» **What you are asked to do**
Your task is to copy each line of the material below that includes "hours".

________________

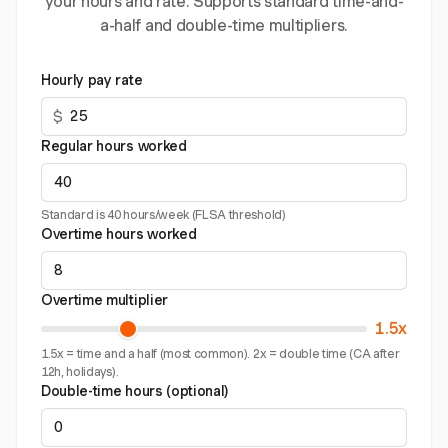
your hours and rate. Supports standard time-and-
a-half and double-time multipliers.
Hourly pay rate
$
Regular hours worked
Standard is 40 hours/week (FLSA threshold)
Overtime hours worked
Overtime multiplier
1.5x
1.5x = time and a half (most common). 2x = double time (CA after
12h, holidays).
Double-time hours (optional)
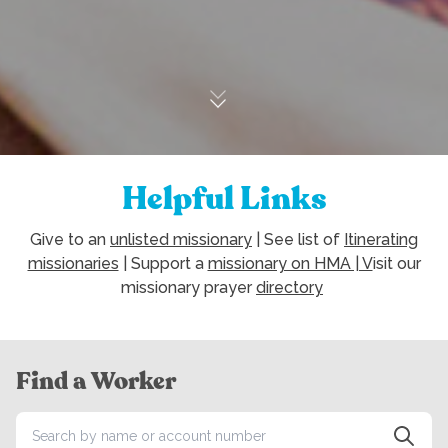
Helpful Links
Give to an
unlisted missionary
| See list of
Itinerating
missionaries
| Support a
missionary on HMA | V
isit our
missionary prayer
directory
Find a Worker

________________

» **Final answer**
your hours and rate. Supports standard time-and-
Regular hours worked
Standard is 40 hours/week (FLSA threshold)
Overtime hours worked
Double-time hours (optional)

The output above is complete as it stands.